Whew. Well, Rothman nearly combined the Cruise-Cameron references:
There’s a line from Doc Ock that’s a very direct reference to Doc Ock’s most famous line in Spider-Man 2. Is the Tom Cruise stuff in the alternate universe version? So there was a whole period of time where Miles, rather than learning about being Spider-man from a comic book, learned it from watching the films. There was a movie version of a movie about Spider-Man in Miles’ universe about the real person Spider-Man, but it was a James Cameron-directed movie with Tom Cruise as Spidey. Yes. Spidey. And it was James Cameron and Spidey and Tom Cruise on the audio.
Director Peter Ramsey added that the audio would have been “literally the director’s commentary with guest star, Tom Cruise,” to which Rothman pointed out that everyone realized what a complex process this would have been to include in the film. That’s the case because it was already difficult enough for them to explain Cruise and Cameron’s prospective involvement in this interview, let alone to an entire audience.
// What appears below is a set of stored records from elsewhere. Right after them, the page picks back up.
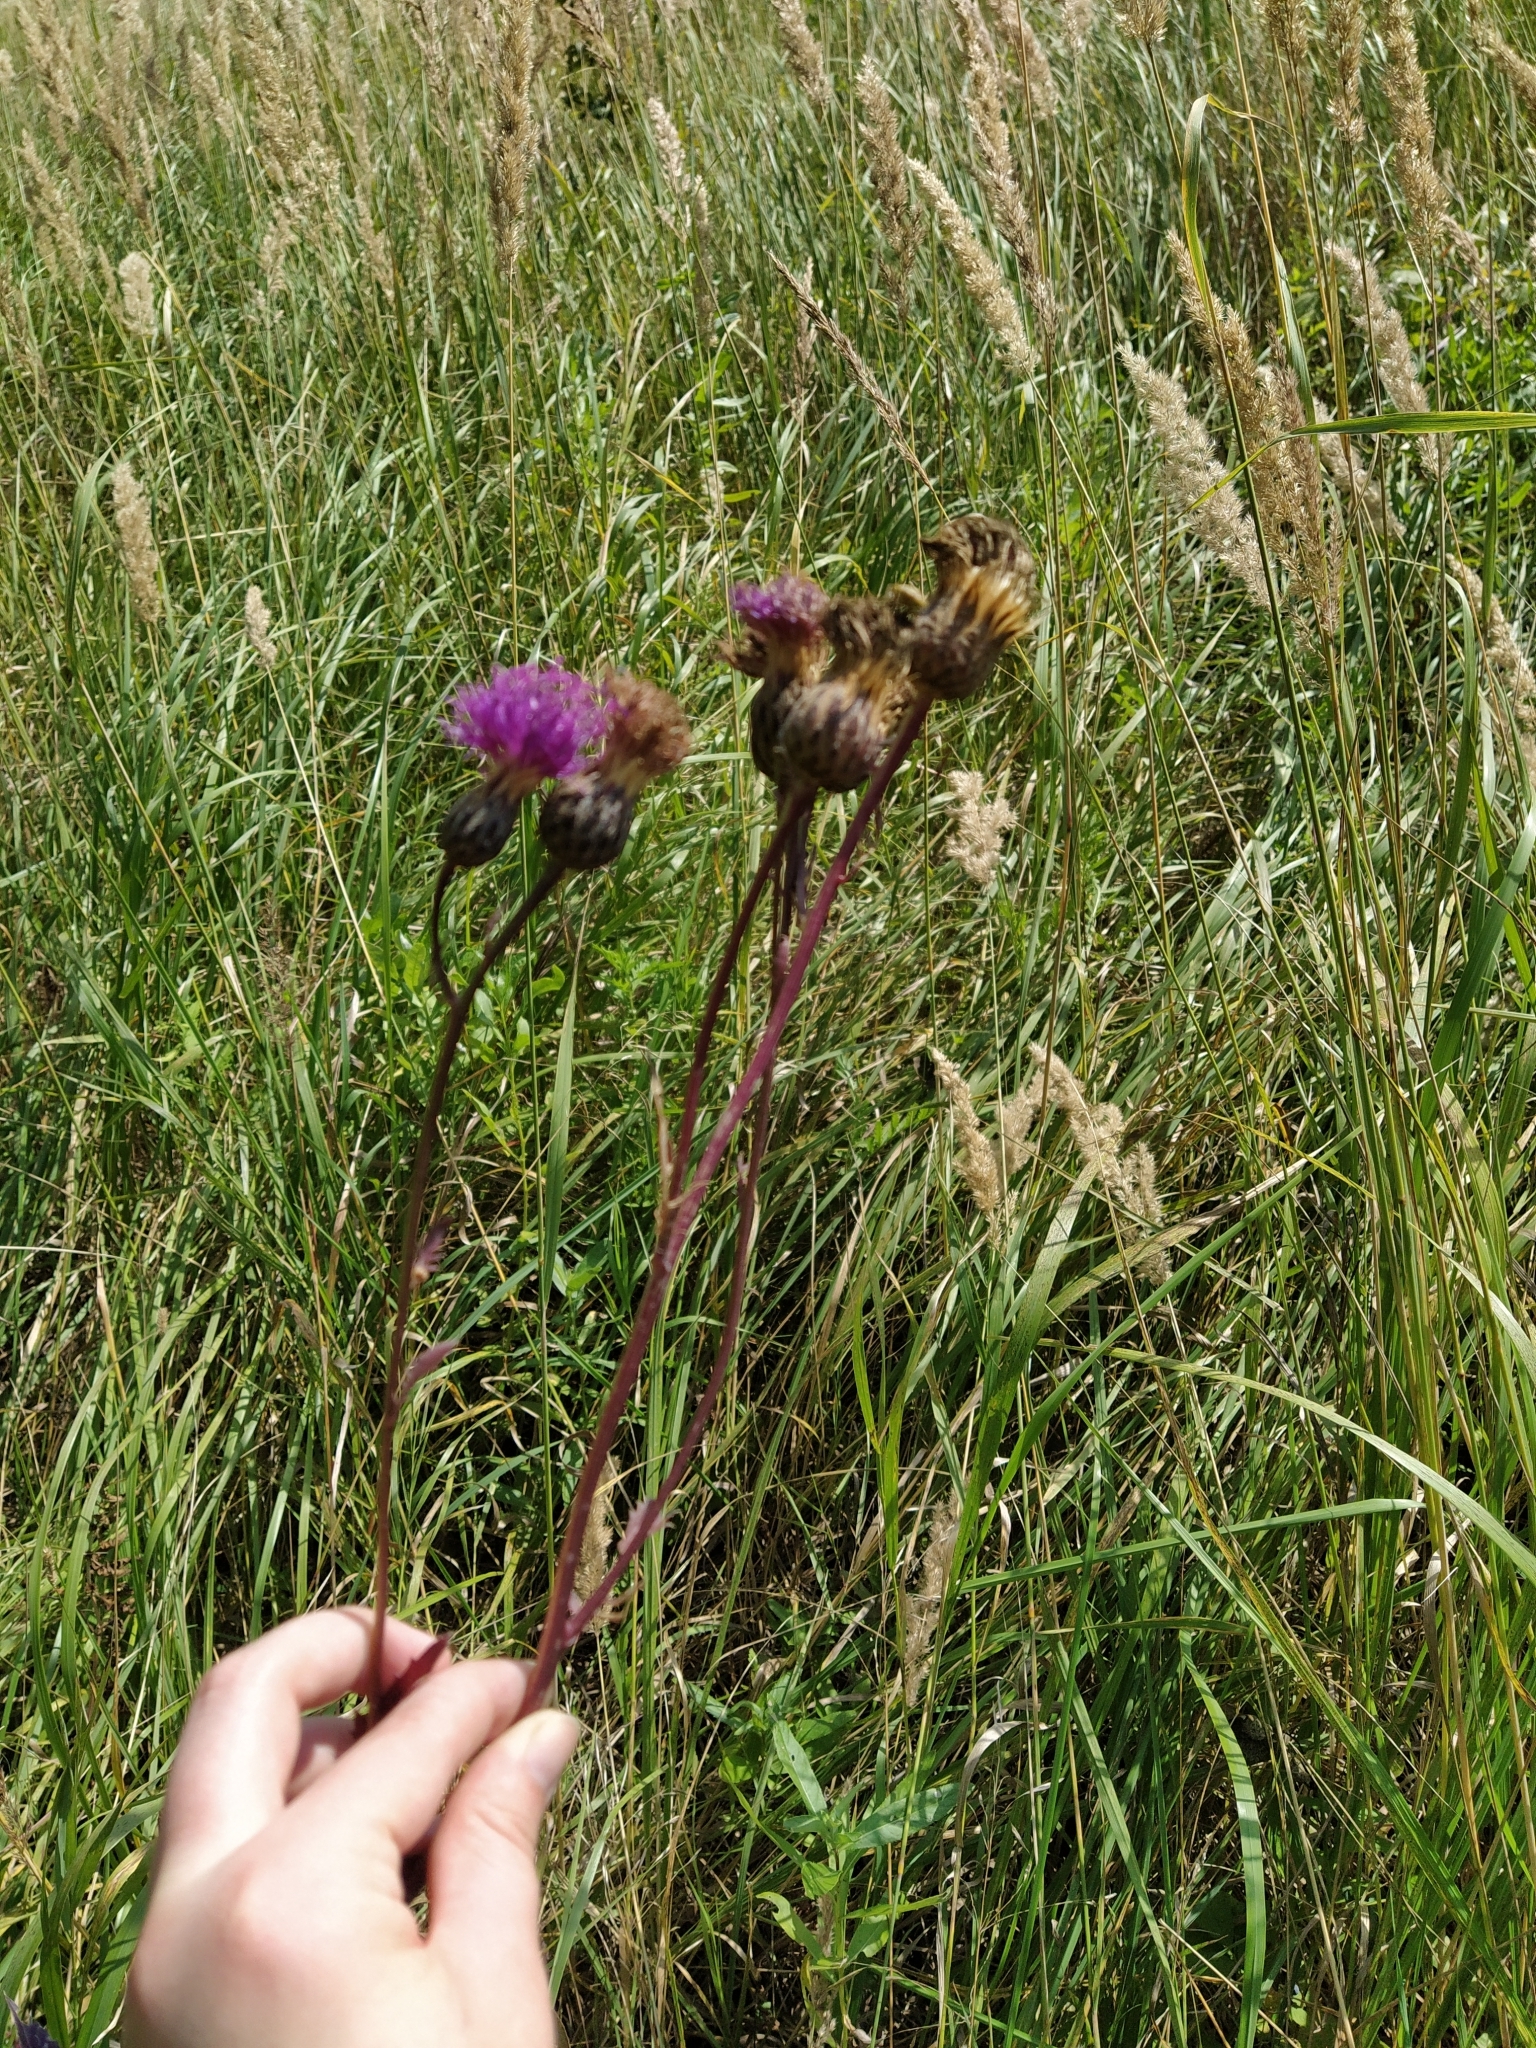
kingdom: Plantae
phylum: Tracheophyta
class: Magnoliopsida
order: Asterales
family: Asteraceae
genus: Serratula
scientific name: Serratula coronata
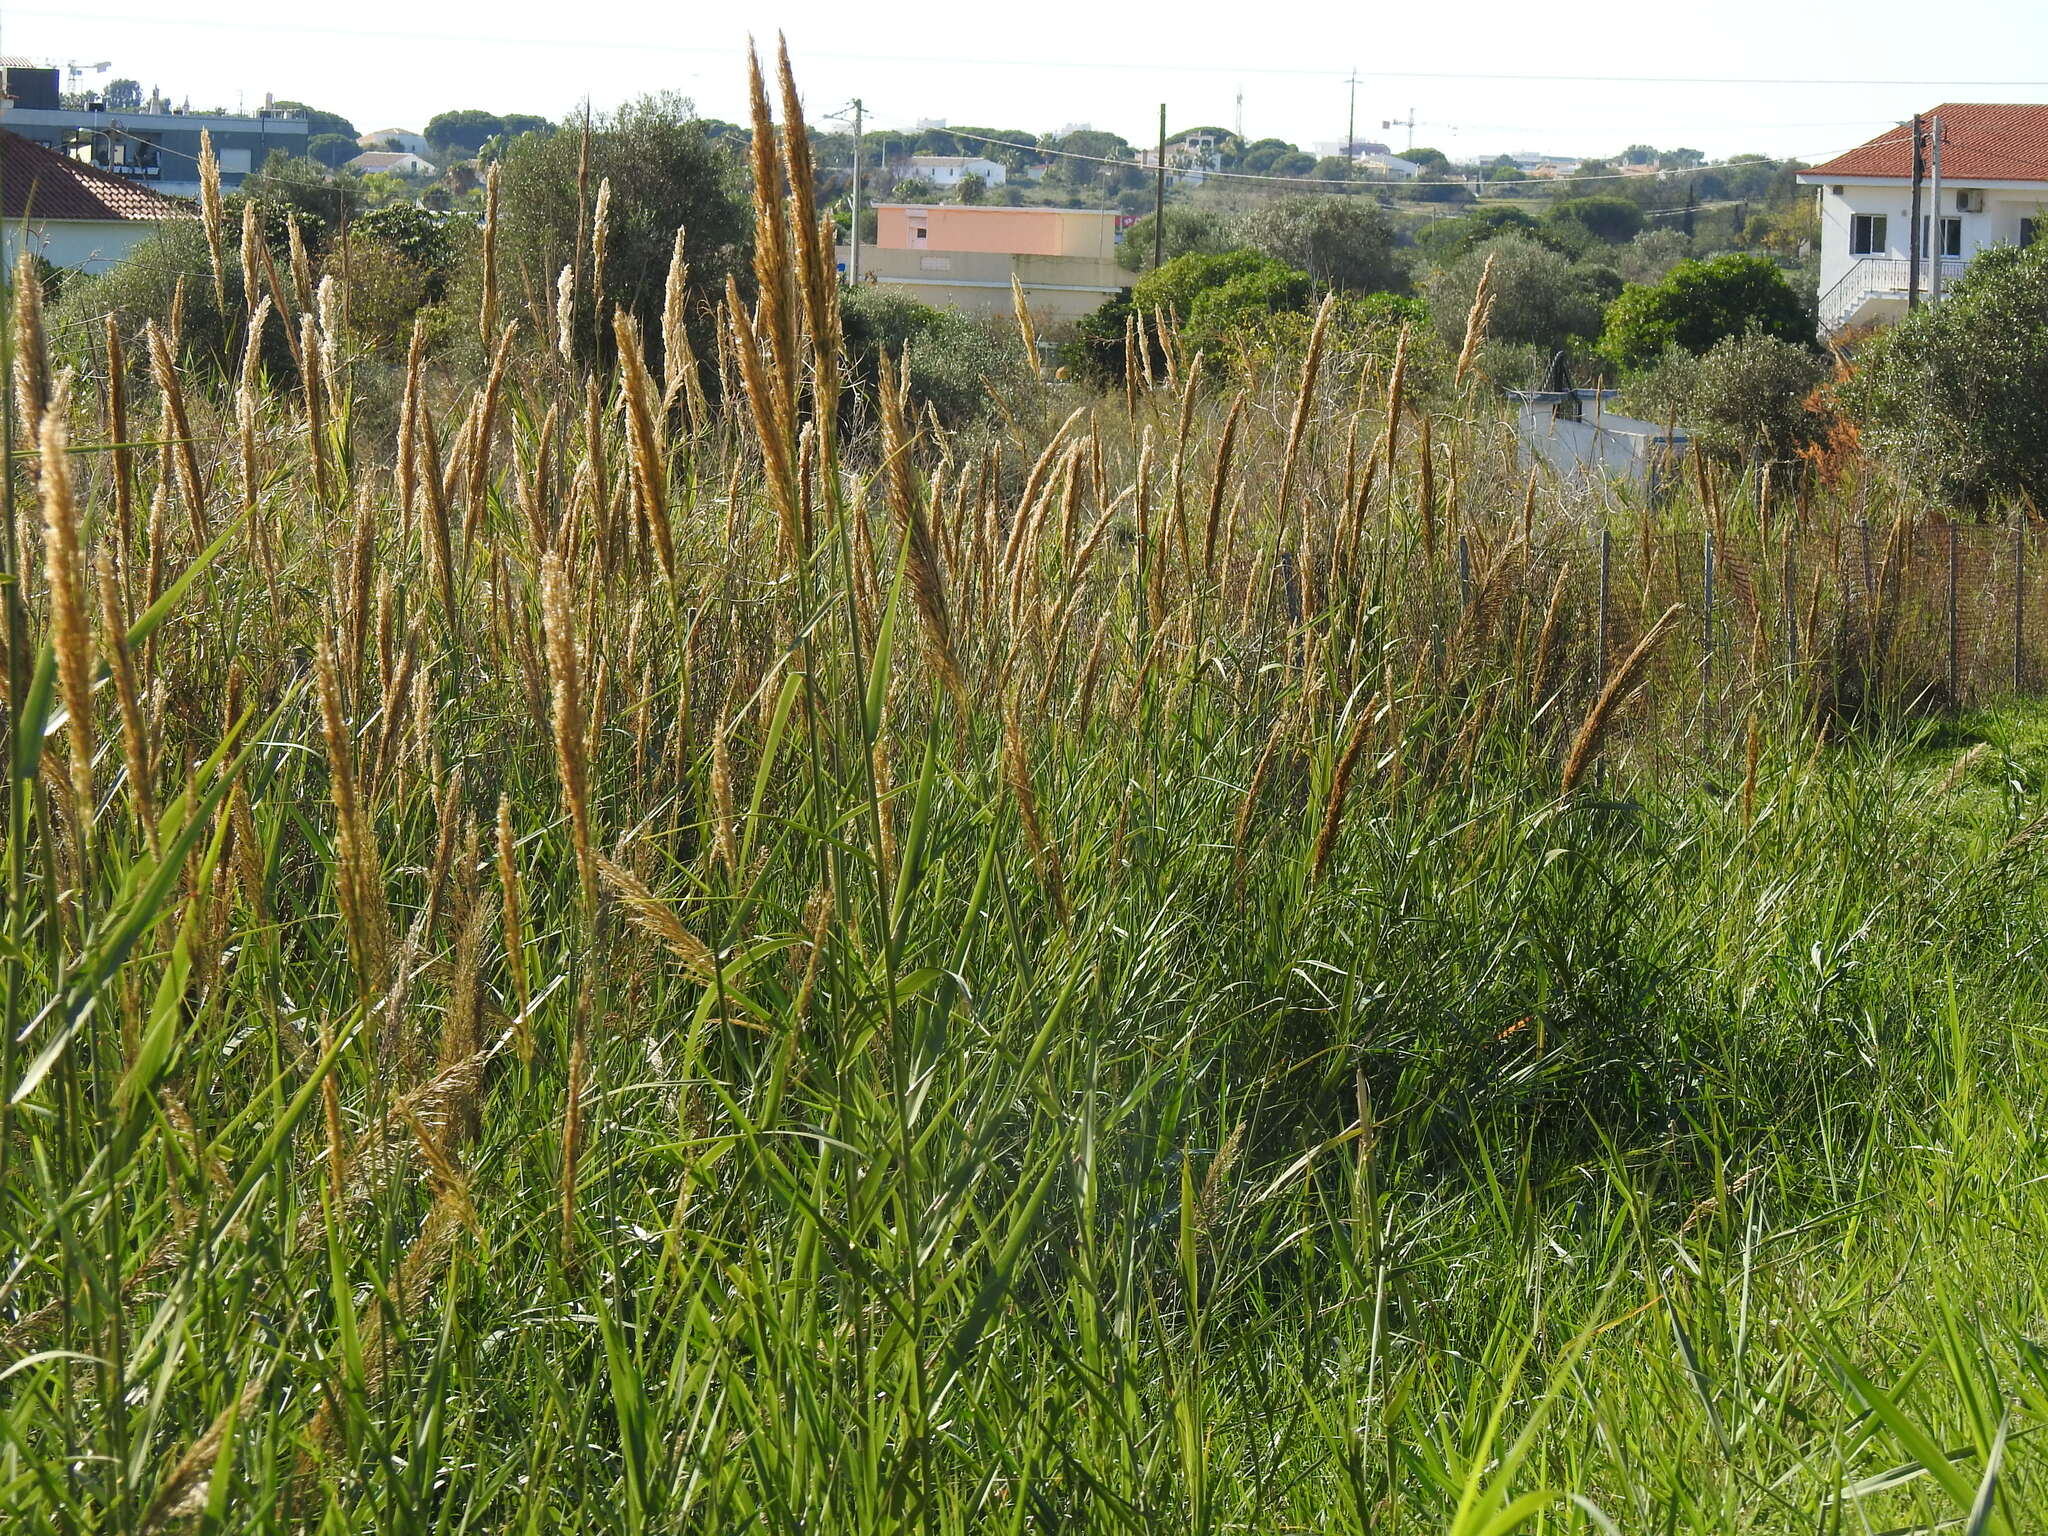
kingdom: Plantae
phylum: Tracheophyta
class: Liliopsida
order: Poales
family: Poaceae
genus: Arundo
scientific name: Arundo micrantha
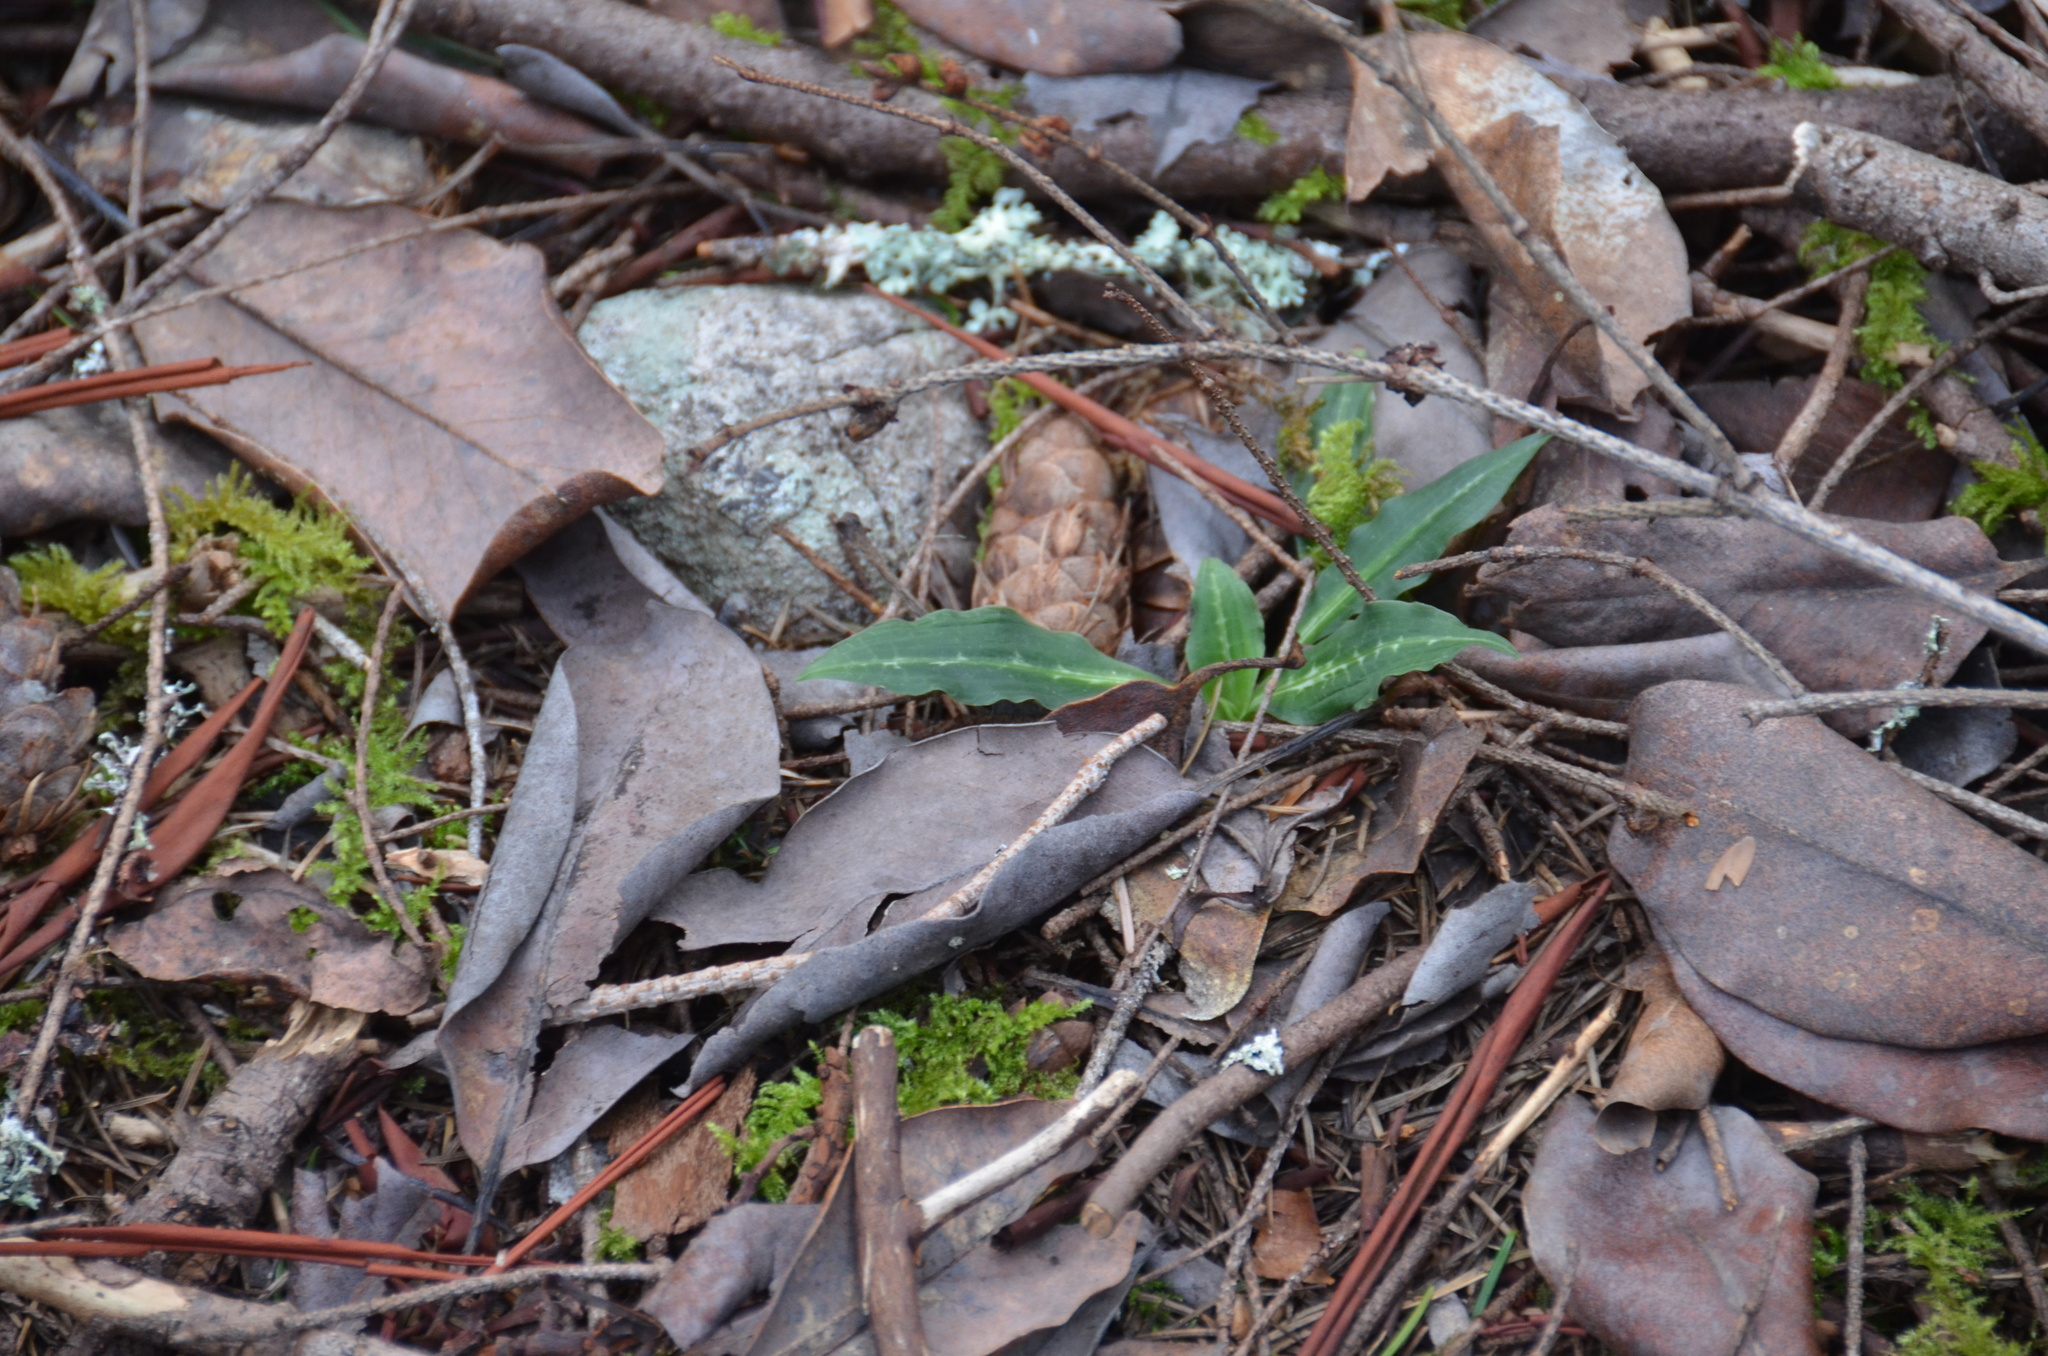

And not every casual Spidey fan keeps up with hardcore trivia from decades past.
Yes, this would have been an enjoyable subplot, but Into The Spider-Verse was already stuffed to the brim with goodies, including Spider-Man 2099 and an infamous Spider-meme. There will also be multiple cinematic followups, given that Sony aims to rapidly expand its Spider-Verse, including an all-female spinoff. So, there’s room for future Tom Cruise inclusion as well. He’ll probably be hyped, as always, if and when that happens.